Margaret was both wistful and frightened. “For one thing, I had a song the breedex had never heard.” She reached into a pocket in her new singlesuit—a durable colony uniform that had replaced her ragged old outfit—and withdrew a small metal box with gears and tiny metal pins. She wound the key and held it in the palm of her hand. “An antique music box. My son gave it to me long ago.” The melody of the popular old English folksong “Greensleeves” began to rise through the air.
“I play music, too.” Orli suddenly sounded bright. “I have synthesizer strips and write my own melodies. My father wanted me to take professional lessons. He said I was good enough to be a performer, traveling from world to world.” She frowned. “I still play for some of the colonists here. They like it, especially in the evenings.”
Margaret tilted the small music box, watching sunlight reflect from its tarnished metal surface. “This saved my
life. The warriors would have killed me, the domates would have consumed and assimilated me, but because of this song—so alien, so different, so unlike anything the breedex had ever incorporated—they considered me a powerful but nonthreatening breedex of a sort. They kept me to study, and I studied them in turn. Once they realized that my ‘hive’ had also been destroyed by the black robots, they accepted me as a non-enemy.”
The tune slowed as the music box’s spring wound down. Margaret carefully, reverently, put it back in her pocket. “If only Anton knew the true value of that gift he gave me. If only Anton knew so many things.”
8 ANTON COLICOS
Come with me, Rememberer Anton. It will be glorious!” Yazra’h grinned at him, gripping his shoulder so hard it hurt. “Listen to what the Adar and I propose to the Mage-Imperator.”

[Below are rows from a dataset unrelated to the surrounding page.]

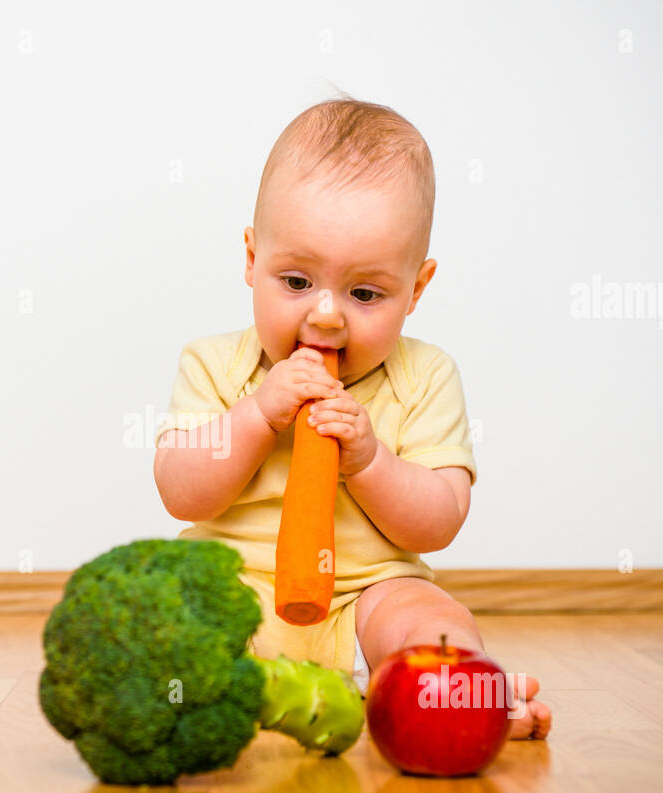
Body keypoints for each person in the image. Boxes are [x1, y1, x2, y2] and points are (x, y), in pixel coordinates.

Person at [154, 96, 552, 740]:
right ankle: (221, 694)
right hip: (234, 590)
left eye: (365, 293)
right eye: (296, 281)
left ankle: (460, 694)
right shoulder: (214, 364)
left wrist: (369, 459)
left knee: (429, 617)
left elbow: (439, 519)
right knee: (175, 621)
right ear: (252, 259)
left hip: (368, 599)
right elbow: (179, 490)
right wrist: (259, 413)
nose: (328, 315)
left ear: (415, 290)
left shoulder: (424, 376)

Jora’h’s eldest daughter was tall and lean, with a mane of coppery hair and golden skin; she was beautiful, muscular, and (Anton felt) intimidating as hell. Against all common sense, she seemed to be attracted to the human scholar, wanting far more from him than he ever meant to give.

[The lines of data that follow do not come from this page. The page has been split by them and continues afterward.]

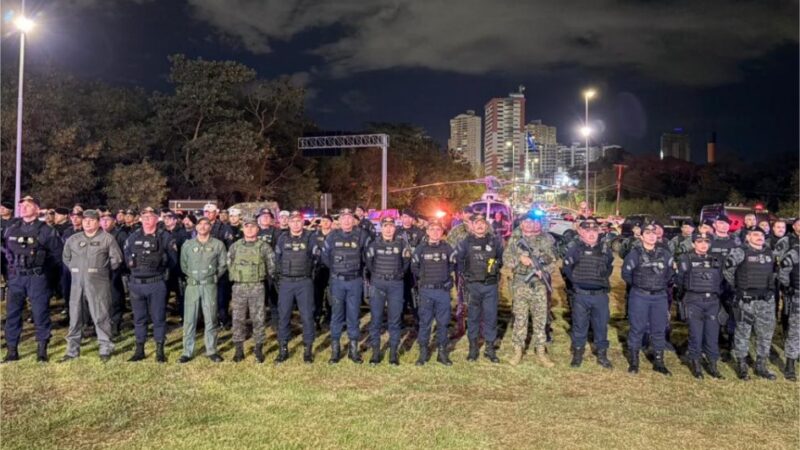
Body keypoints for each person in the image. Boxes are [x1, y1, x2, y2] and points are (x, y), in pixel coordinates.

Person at [2, 196, 60, 362]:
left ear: (37, 209)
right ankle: (12, 350)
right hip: (16, 277)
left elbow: (57, 256)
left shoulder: (46, 230)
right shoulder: (12, 228)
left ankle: (42, 350)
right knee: (13, 314)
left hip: (37, 277)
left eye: (28, 205)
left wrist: (47, 276)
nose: (24, 208)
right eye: (22, 205)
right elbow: (7, 251)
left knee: (40, 313)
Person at [60, 210, 123, 362]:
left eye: (91, 220)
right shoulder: (73, 239)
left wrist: (100, 271)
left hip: (98, 283)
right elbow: (66, 258)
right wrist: (76, 270)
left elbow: (116, 260)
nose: (87, 223)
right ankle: (72, 350)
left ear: (98, 222)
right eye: (85, 220)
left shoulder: (107, 239)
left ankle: (105, 348)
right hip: (77, 283)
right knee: (75, 316)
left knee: (101, 315)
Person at [123, 207, 178, 363]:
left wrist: (161, 271)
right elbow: (127, 256)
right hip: (136, 284)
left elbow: (173, 260)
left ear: (157, 219)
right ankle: (139, 349)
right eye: (144, 216)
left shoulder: (165, 237)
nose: (146, 219)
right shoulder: (133, 237)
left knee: (158, 318)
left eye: (150, 216)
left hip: (156, 283)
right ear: (140, 219)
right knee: (139, 318)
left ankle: (160, 350)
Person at [724, 227, 778, 380]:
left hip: (766, 301)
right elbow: (728, 271)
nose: (759, 237)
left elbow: (773, 273)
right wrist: (738, 287)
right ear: (748, 237)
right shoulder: (740, 252)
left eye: (761, 234)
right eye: (755, 234)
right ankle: (742, 366)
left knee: (765, 334)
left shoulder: (769, 253)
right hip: (746, 301)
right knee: (743, 333)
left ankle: (761, 366)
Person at [504, 213, 557, 367]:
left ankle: (540, 351)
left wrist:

Anton and Rememberer Vao’sh had been sitting together discussing the phoenix legend—fire and rebirth as a metaphor for the cycle of life—in a long reflective hall in the Prism Palace. Tall, gossamer ferntrees stood in deep planters, soaking up the bright light that streamed through multicolored panes.
But when Yazra’h found them, she put an end to their conversation. Without answering questions, she led the way with long strides, practically dragging them along. “Some stories have yet to be written.”
Vao’sh accompanied his human friend. “Then perhaps we shall find ourselves part of yet another tale.”
Anton wasn’t sure how much more excitement he wanted. “I was looking forward to spending more time translating the Saga.”